Einfluss der Dänischen Volkspartei

"Nördlich der Grenze reagieren die zuständigen Bürgermeister leider noch sehr zurückhaltend", teilte ein Sprecher der Landesregierung in Schleswig-Holstein dazu mit. Die regierungstragenden Fraktionen in Schleswig-Holstein haben zudem einen Gesetzentwurf eingebracht, um alle Minderheitensprachen im Land zu schützen. Außer Dänisch betrifft dies Friesisch im Kreis Nordfriesland sowie auf der Insel Helgoland und Niederdeutsch, etwa im Herzogtum Lauenburg. Eine aktuelle Studie des europäischen Zentrums für Minderheiten (ECMI) zeigt außerdem am Beispiel von zehn Regionen, welch verschiedenen Wege Regionen bei der Beschilderung für Minderheiten gehen können.
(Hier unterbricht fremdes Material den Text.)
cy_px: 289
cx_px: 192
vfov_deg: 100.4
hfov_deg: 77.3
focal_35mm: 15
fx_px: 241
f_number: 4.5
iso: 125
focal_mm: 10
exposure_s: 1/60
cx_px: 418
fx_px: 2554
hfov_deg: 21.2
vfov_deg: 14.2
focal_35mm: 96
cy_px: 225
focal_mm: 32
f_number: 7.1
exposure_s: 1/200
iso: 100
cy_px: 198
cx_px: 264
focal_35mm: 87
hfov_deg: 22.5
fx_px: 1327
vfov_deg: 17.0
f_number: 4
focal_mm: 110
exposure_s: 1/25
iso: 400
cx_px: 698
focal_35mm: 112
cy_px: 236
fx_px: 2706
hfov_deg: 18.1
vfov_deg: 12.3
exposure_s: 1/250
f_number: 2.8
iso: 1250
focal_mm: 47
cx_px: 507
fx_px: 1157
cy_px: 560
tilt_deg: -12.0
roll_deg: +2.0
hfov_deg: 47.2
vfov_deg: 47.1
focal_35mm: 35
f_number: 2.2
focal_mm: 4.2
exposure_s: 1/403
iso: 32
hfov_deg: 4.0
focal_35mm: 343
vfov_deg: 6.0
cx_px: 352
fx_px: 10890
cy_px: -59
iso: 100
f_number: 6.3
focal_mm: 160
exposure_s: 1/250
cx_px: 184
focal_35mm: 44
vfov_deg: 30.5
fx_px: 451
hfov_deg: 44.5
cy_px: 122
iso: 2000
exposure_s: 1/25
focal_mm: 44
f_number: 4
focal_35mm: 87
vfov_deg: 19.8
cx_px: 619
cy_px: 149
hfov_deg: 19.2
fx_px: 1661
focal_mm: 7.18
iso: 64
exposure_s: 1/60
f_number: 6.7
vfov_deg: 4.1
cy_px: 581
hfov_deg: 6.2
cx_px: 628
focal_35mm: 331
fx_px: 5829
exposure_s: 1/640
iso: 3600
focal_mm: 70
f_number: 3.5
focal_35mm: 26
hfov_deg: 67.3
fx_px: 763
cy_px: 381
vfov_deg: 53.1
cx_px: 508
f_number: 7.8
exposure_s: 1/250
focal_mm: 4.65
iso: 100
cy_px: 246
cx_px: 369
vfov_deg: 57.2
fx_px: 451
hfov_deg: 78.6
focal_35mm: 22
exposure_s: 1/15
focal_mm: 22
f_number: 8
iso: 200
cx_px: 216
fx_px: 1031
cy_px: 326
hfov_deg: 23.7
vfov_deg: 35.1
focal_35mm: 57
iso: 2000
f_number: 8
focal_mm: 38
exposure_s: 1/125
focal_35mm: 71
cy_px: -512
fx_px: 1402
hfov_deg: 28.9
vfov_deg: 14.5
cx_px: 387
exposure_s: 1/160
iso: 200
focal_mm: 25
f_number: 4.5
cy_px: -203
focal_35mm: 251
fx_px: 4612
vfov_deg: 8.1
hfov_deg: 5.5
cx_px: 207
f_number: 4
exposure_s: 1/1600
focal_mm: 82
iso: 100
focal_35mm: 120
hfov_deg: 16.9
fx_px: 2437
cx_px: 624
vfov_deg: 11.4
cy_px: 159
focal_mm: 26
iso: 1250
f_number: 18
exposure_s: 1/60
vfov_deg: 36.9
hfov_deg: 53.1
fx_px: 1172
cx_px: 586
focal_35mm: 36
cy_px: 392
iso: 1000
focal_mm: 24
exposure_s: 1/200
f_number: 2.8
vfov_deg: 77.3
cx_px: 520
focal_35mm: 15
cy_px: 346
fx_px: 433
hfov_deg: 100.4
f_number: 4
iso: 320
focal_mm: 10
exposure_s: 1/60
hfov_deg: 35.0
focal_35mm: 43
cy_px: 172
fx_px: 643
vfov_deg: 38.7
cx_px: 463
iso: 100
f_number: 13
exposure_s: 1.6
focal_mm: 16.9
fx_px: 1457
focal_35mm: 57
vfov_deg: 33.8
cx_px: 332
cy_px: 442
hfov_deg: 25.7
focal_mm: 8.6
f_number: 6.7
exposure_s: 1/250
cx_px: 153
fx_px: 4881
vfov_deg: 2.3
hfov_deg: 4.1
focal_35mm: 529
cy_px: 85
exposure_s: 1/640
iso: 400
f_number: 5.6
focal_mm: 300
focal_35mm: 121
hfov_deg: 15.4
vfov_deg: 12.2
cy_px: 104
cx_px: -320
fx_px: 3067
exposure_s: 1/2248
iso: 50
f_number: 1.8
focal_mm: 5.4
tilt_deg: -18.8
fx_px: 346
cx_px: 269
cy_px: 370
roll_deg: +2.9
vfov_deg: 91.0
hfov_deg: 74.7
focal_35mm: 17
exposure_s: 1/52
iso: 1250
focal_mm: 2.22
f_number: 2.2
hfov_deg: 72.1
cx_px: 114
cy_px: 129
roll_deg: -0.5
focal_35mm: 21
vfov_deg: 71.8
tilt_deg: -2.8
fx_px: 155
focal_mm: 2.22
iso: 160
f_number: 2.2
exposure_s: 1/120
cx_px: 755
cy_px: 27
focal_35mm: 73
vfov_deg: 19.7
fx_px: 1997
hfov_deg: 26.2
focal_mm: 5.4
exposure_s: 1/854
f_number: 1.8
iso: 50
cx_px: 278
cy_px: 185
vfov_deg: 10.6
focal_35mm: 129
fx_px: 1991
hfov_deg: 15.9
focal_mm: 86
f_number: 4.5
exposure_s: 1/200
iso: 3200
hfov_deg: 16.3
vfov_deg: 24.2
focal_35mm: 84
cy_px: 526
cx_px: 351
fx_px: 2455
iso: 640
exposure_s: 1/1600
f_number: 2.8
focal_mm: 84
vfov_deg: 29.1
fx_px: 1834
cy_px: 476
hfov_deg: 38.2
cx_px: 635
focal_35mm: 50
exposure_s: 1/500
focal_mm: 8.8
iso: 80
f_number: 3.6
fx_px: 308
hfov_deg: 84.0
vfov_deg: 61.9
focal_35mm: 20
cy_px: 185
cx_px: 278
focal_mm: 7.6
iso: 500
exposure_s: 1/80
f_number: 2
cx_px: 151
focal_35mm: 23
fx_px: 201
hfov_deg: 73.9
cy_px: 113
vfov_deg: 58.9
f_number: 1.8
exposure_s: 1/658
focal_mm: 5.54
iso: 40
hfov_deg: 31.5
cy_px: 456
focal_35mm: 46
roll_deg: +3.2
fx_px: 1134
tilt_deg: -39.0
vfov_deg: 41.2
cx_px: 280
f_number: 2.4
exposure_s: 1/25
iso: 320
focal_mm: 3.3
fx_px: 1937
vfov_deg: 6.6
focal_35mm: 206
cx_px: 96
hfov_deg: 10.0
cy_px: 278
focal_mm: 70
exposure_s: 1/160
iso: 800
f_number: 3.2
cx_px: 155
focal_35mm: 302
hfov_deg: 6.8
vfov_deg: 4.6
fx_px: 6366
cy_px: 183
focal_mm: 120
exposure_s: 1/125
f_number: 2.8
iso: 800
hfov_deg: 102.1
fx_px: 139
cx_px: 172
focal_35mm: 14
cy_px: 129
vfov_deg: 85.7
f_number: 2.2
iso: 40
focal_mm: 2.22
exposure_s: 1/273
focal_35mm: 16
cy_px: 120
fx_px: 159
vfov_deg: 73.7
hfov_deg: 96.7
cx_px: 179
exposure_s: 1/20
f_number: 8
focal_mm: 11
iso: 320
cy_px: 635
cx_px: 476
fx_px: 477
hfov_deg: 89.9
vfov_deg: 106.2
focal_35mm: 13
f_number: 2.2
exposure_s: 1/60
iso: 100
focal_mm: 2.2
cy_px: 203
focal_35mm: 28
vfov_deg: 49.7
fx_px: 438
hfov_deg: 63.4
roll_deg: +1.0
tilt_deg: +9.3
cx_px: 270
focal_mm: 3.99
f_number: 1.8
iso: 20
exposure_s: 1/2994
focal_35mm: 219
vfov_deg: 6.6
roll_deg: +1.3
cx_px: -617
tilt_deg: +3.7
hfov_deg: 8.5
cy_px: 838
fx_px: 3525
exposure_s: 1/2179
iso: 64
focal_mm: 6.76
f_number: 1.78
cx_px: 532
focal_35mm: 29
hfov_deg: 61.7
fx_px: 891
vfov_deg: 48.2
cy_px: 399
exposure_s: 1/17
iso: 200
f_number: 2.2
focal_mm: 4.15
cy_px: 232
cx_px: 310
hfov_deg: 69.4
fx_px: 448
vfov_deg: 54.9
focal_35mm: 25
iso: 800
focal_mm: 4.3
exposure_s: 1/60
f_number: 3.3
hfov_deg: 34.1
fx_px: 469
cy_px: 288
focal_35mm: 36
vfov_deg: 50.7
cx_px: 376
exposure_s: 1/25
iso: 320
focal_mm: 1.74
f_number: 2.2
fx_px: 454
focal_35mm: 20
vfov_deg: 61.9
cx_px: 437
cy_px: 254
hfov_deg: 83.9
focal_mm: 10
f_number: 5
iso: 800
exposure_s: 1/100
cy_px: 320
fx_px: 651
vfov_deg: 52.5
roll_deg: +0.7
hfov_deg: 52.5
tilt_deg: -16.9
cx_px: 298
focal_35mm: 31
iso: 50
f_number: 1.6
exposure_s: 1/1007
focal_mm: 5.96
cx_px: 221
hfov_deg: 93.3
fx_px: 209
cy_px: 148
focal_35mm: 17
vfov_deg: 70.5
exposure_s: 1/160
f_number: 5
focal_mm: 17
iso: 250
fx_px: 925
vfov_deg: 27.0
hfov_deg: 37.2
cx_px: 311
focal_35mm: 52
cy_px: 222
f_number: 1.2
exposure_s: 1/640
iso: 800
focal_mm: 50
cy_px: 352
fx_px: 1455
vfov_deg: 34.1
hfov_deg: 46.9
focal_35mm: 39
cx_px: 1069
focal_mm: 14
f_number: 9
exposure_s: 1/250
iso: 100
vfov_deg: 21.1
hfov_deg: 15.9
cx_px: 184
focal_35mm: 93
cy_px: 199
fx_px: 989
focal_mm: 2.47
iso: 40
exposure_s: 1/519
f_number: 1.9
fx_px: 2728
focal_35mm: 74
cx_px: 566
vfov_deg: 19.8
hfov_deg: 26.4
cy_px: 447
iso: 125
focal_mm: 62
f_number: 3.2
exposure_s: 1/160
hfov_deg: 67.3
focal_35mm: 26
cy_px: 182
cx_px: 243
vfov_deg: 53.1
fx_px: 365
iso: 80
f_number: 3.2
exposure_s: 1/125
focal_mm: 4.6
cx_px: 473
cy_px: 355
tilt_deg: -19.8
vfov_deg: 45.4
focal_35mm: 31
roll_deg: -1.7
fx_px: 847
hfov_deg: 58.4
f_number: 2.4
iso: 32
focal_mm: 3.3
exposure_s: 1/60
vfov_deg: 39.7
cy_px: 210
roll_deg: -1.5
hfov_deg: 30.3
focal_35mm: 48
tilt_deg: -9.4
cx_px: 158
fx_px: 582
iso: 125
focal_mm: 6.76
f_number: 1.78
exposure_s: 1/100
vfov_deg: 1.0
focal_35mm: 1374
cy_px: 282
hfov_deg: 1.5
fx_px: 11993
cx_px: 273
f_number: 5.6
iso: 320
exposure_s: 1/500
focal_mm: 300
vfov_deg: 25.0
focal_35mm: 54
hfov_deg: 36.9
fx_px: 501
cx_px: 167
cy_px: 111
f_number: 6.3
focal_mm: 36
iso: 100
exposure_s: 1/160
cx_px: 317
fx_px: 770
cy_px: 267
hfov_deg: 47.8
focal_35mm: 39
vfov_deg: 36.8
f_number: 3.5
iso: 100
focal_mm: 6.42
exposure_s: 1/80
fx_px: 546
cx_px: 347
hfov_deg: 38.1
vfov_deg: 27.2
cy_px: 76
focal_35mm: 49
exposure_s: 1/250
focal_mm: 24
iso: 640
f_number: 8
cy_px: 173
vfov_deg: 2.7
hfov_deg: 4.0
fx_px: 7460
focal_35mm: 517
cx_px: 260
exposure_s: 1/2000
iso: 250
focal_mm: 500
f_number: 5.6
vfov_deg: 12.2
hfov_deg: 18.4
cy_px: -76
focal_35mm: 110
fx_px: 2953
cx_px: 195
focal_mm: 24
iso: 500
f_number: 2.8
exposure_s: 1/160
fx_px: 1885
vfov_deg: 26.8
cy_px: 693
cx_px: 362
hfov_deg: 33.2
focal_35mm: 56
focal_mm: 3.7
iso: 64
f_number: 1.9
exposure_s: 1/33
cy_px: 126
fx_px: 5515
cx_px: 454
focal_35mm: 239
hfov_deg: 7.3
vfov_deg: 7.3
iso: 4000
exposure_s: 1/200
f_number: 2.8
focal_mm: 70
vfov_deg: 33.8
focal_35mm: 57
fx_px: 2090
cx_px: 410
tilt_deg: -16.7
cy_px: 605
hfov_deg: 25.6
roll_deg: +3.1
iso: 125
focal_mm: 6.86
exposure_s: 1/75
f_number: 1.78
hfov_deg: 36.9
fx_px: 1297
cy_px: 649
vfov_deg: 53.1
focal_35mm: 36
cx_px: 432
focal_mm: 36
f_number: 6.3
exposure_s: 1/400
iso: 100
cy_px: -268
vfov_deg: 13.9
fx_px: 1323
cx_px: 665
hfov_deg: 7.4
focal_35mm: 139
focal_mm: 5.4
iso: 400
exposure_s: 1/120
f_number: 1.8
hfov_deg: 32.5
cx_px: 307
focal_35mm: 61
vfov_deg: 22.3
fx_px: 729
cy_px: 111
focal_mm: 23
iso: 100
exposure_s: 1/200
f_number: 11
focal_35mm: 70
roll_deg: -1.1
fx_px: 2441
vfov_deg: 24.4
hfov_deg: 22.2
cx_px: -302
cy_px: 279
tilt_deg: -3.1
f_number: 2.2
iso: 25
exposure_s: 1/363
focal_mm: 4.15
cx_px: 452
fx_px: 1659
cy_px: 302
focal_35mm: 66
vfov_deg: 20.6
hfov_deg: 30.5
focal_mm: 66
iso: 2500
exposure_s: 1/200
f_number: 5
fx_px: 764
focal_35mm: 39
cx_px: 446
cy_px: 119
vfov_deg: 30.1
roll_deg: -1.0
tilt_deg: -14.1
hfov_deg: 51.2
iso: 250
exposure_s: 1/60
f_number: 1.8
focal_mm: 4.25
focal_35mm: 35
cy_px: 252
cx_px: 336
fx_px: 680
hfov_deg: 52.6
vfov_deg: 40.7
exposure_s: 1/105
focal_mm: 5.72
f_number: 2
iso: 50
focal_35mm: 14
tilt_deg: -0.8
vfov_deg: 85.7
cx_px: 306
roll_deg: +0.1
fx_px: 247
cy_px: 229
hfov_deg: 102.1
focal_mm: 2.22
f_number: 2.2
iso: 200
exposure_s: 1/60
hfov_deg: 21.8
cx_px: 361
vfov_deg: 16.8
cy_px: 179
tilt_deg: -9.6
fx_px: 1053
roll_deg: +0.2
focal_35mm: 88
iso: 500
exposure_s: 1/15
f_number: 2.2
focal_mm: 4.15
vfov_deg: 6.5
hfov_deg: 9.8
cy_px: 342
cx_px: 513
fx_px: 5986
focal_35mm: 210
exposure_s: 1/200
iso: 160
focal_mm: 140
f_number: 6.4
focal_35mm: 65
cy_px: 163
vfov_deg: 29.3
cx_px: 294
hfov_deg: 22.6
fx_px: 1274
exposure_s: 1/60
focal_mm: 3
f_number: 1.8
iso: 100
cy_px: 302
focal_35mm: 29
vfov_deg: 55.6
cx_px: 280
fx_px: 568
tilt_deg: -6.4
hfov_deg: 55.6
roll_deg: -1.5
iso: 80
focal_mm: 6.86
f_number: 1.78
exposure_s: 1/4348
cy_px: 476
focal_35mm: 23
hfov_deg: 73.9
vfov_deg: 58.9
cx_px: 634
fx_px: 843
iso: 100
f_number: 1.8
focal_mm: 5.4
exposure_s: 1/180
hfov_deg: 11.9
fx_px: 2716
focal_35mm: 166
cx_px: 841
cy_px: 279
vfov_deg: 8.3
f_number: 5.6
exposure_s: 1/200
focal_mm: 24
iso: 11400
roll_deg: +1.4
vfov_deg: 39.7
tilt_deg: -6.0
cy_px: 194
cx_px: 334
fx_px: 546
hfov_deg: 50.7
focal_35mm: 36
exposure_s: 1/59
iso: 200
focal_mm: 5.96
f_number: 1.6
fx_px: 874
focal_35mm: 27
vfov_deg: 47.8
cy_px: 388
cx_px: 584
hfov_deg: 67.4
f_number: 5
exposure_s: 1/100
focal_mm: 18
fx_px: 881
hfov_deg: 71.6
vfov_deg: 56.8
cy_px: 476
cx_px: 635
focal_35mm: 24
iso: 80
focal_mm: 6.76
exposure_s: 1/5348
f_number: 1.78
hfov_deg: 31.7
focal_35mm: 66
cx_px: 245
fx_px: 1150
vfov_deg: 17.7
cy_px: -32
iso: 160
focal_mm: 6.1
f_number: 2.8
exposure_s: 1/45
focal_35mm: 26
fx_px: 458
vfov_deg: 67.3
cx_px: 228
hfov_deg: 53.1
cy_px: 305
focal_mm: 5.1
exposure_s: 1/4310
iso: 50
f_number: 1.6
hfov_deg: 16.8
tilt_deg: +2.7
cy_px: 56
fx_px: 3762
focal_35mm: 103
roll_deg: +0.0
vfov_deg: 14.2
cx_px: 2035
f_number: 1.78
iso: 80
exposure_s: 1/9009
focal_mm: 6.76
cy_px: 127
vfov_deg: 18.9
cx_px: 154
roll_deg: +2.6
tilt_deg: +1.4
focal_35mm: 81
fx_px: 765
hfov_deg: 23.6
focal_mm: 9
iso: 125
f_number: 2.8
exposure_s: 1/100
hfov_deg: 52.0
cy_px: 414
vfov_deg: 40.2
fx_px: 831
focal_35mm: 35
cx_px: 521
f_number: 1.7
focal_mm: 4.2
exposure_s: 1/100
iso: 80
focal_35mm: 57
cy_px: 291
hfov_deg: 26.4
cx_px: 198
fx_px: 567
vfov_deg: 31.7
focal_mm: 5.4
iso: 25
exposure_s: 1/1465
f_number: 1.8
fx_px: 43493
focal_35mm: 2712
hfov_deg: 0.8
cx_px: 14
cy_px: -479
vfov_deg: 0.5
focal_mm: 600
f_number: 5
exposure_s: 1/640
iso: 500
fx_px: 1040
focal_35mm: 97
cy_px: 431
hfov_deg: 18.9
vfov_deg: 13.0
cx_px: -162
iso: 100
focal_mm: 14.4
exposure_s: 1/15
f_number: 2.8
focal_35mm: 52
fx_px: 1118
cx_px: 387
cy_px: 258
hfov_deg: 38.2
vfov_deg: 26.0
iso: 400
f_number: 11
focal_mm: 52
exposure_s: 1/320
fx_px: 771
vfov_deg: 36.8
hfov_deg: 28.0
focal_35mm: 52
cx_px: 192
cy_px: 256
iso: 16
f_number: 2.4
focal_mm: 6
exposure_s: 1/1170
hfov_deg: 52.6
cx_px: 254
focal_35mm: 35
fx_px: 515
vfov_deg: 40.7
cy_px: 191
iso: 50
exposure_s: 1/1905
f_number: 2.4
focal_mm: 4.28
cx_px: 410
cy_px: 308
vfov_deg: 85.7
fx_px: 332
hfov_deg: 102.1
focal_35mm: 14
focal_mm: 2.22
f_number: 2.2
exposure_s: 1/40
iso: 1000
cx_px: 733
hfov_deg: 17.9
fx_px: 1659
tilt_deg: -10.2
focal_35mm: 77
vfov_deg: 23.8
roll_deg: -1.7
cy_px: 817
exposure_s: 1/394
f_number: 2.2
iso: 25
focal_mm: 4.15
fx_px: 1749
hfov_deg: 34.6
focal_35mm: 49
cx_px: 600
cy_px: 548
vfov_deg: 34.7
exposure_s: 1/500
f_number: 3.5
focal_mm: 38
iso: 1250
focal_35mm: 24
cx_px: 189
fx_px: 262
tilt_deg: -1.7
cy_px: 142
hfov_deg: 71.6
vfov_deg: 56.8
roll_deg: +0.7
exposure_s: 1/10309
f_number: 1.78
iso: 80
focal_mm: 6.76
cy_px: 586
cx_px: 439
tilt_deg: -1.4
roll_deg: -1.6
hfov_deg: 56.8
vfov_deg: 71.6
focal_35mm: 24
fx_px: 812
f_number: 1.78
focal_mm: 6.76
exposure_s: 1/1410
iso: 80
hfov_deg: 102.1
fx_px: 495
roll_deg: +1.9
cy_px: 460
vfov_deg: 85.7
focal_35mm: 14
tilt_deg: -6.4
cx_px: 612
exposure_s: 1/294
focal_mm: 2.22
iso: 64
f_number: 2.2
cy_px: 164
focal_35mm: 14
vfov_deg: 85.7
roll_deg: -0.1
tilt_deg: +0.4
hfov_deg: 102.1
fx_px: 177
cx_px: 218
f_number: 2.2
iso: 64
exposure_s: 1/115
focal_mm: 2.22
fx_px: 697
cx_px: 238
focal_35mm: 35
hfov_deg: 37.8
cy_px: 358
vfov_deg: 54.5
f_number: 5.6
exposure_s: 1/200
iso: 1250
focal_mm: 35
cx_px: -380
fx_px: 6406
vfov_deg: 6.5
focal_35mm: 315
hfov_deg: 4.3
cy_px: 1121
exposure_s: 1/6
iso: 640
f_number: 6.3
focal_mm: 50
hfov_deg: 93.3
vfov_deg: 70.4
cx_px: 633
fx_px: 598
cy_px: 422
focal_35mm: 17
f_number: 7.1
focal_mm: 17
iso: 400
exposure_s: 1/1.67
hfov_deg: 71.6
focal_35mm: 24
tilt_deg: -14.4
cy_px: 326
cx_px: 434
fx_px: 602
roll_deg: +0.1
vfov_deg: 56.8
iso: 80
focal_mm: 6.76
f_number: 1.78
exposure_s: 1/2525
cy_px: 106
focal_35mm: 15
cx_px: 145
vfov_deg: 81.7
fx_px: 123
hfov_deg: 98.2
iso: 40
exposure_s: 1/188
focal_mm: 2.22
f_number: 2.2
Apenrades Bürgermeister Andresen dagegen will lieber prüfen, "ob das Geld nicht besser für andere Dinge verwendet werden sollte" als für deutsche Ortsschilder. So sei Deutsch für Schulkinder ab der 3. Klasse in seiner Gemeinde inzwischen ein Pflichtfach, was man für Dänisch auf deutscher Seite nur bedingt beanspruchen könne. "Schmidts Aussage", ergänzte er, "heißt noch längst nicht, dass es dafür zusätzliches Geld gibt". Zudem seien die Schilder bei der Stadt offiziell noch nie beantragt worden.

BDN-Mann Jürgensen sagte, das hätte auch keinen Sinn. Denn in den Stadträten gebe es keine Mehrheiten für den Vorschlag. "Manche Politiker würden ihr Gesicht verlieren", sagte Jürgensen – und die Kommunalwahlperiode in Dänemark laufe noch bis Ende 2017. Doch selbst dann könnte es weiterhin schwierig bleiben: "Durch die Flüchtlingskrise befürchte ich, dass die Dänische Volkspartei noch stärker wird. Und sie mischt alles zusammen. Die sagt dann, wenn es deutsche Schilder gibt, bräuchte es auch arabische. Das ist natürlich Quatsch und geschichtslos, aber was will man machen?", fragte Jürgensen, der seit 2008 für die Schilder wirbt.

Doch es gibt Hoffnung: Anders als 2008, als der BDN die Schilder das erste Mal vorschlug, sei die Diskussion zuletzt sachlicher gewesen. "Damals gab es außer jeder Menge Leserbriefe auch Briefe, bei denen ich froh war, dass ich sie geöffnet habe und nicht meine Kinder", sagte Jürgensen. Und sollten die Schilder je kommen, ist sich der Deutsche mit dem dänischen Pass sicher: "Natürlich werden sie auch beschmiert werden."